_The problem_
Leaving out the images, please reproduce each line below exactly.
::: The data
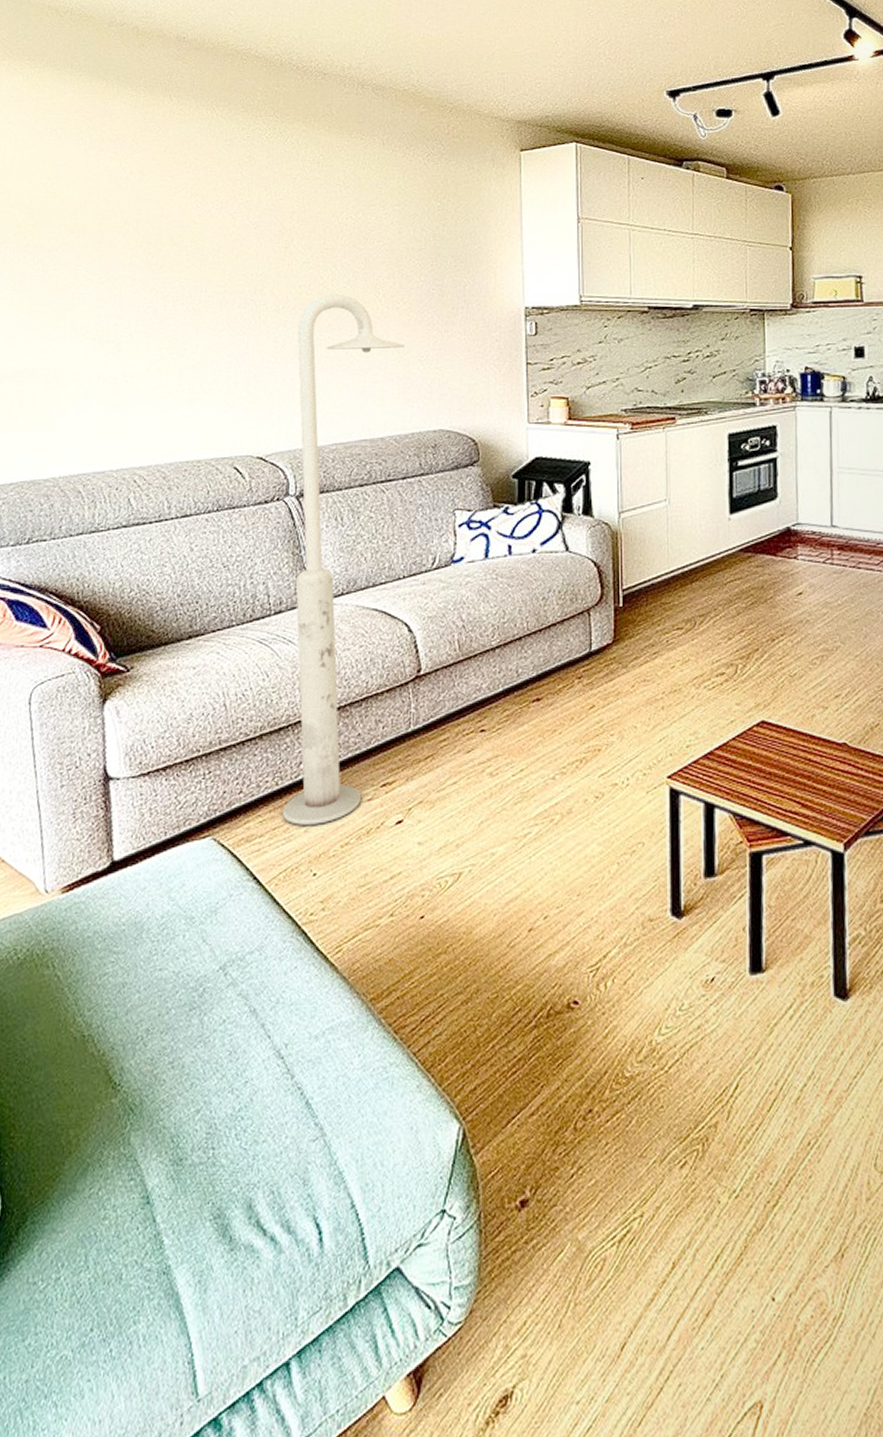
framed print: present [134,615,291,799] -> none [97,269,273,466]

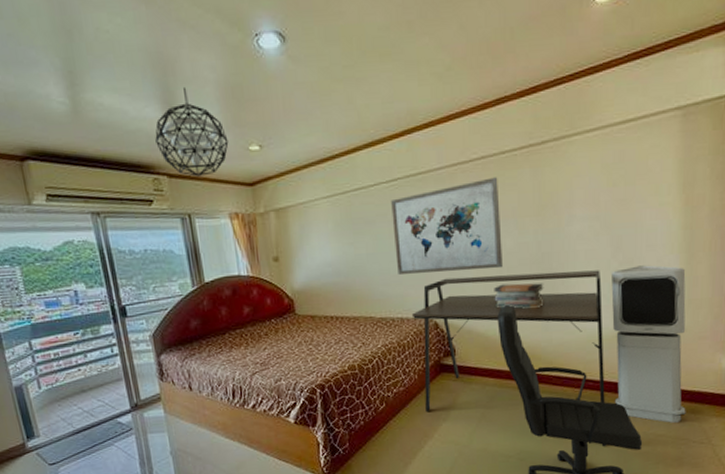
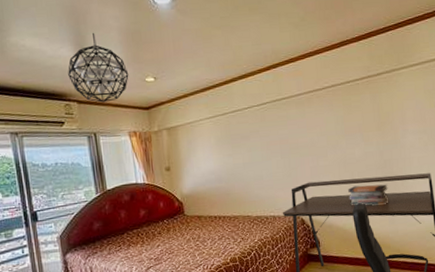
wall art: present [391,177,504,274] -> none [262,101,355,180]

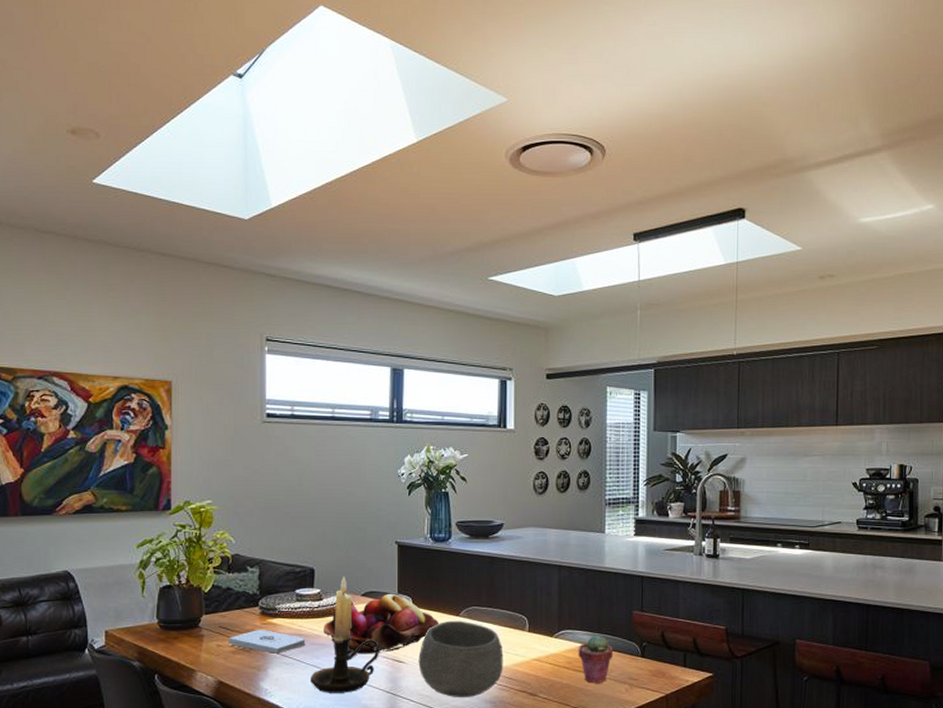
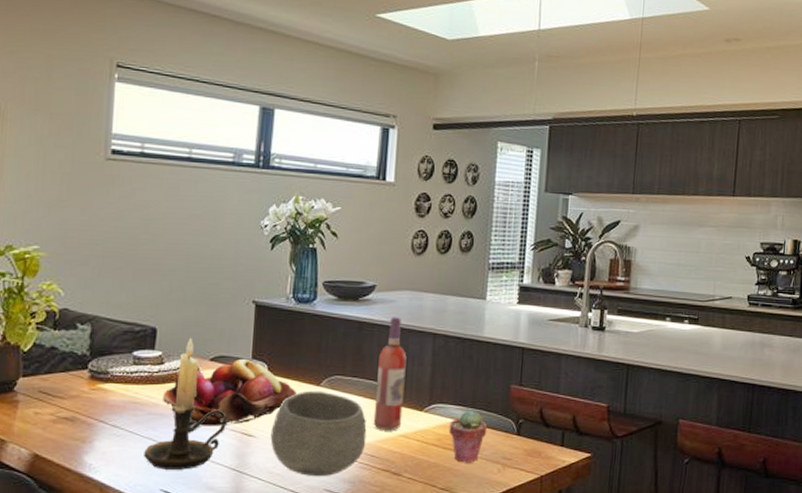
notepad: present [229,630,306,654] -> none [49,396,141,424]
wine bottle: none [508,551,535,655] -> present [373,316,407,430]

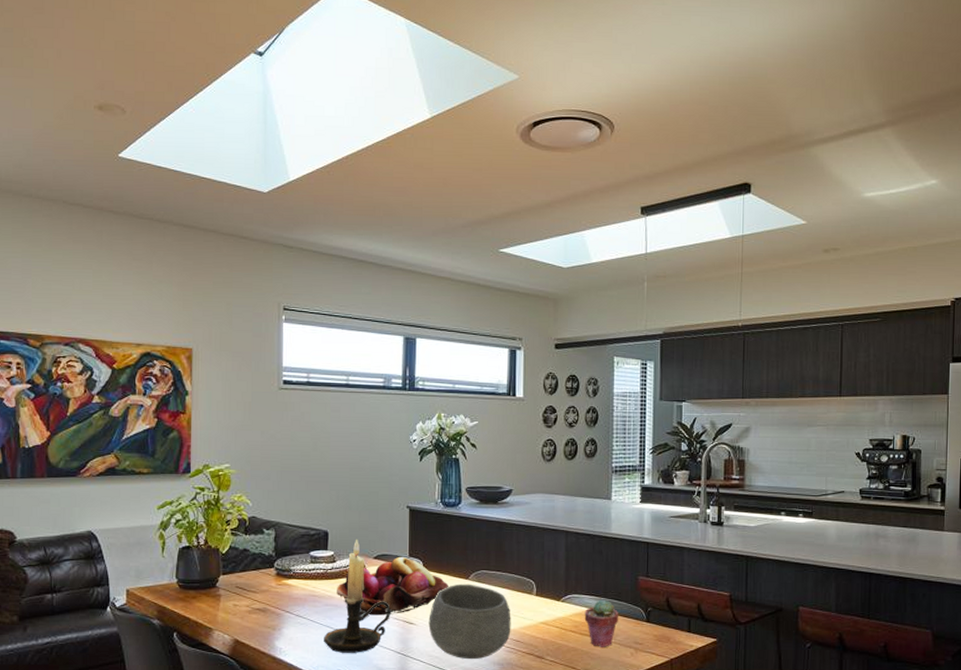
wine bottle: present [373,316,407,430] -> none [516,516,543,618]

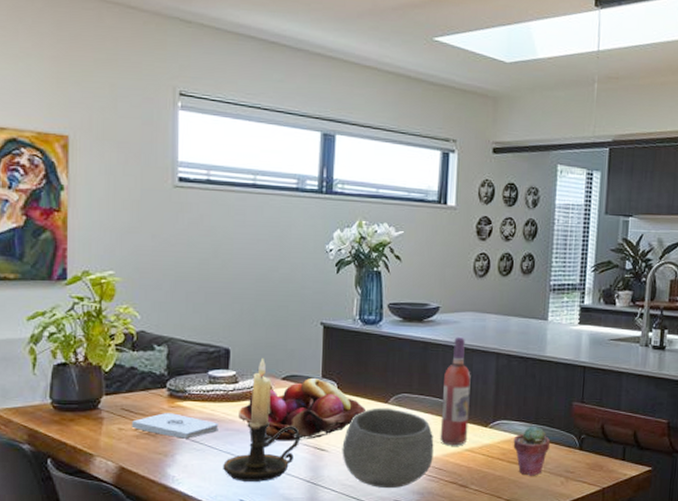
notepad: none [245,590,319,614] -> present [132,413,219,439]
wine bottle: none [516,516,543,618] -> present [440,336,471,445]

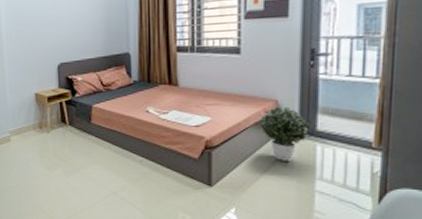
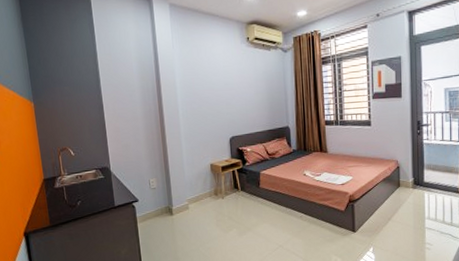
potted plant: present [259,106,311,161] -> none [386,165,420,207]

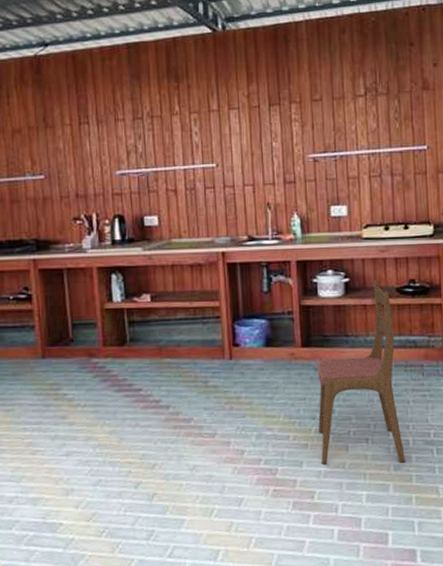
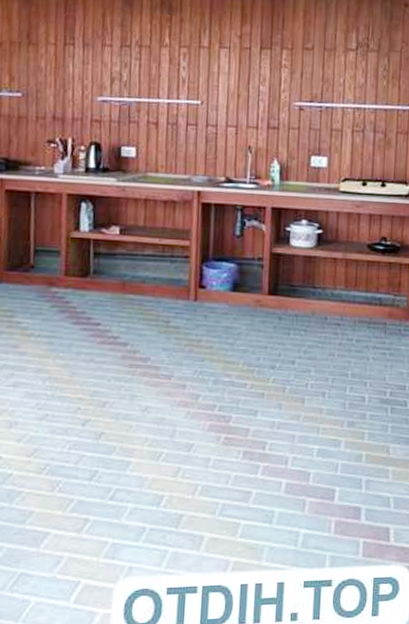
dining chair: present [317,280,405,465] -> none [276,234,362,419]

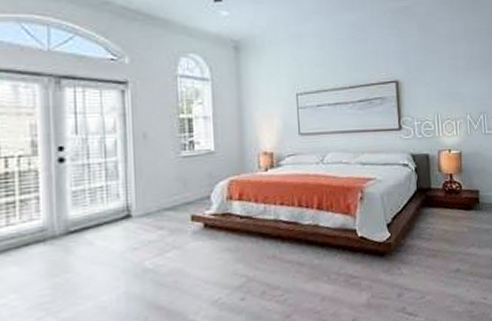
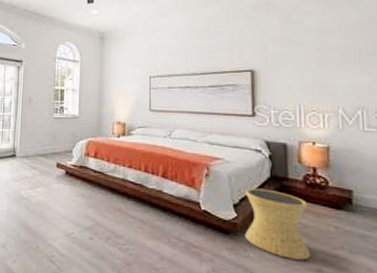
side table: none [396,202,451,267] -> present [245,188,311,261]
::::::
_Problem solution_
framed print: present [134,615,291,799] -> none [97,269,273,466]

wall art: present [391,177,504,274] -> none [262,101,355,180]

notepad: present [229,630,306,654] -> none [49,396,141,424]
wine bottle: none [508,551,535,655] -> present [373,316,407,430]

wine bottle: present [373,316,407,430] -> none [516,516,543,618]

notepad: none [245,590,319,614] -> present [132,413,219,439]
wine bottle: none [516,516,543,618] -> present [440,336,471,445]

potted plant: present [259,106,311,161] -> none [386,165,420,207]

dining chair: present [317,280,405,465] -> none [276,234,362,419]

side table: none [396,202,451,267] -> present [245,188,311,261]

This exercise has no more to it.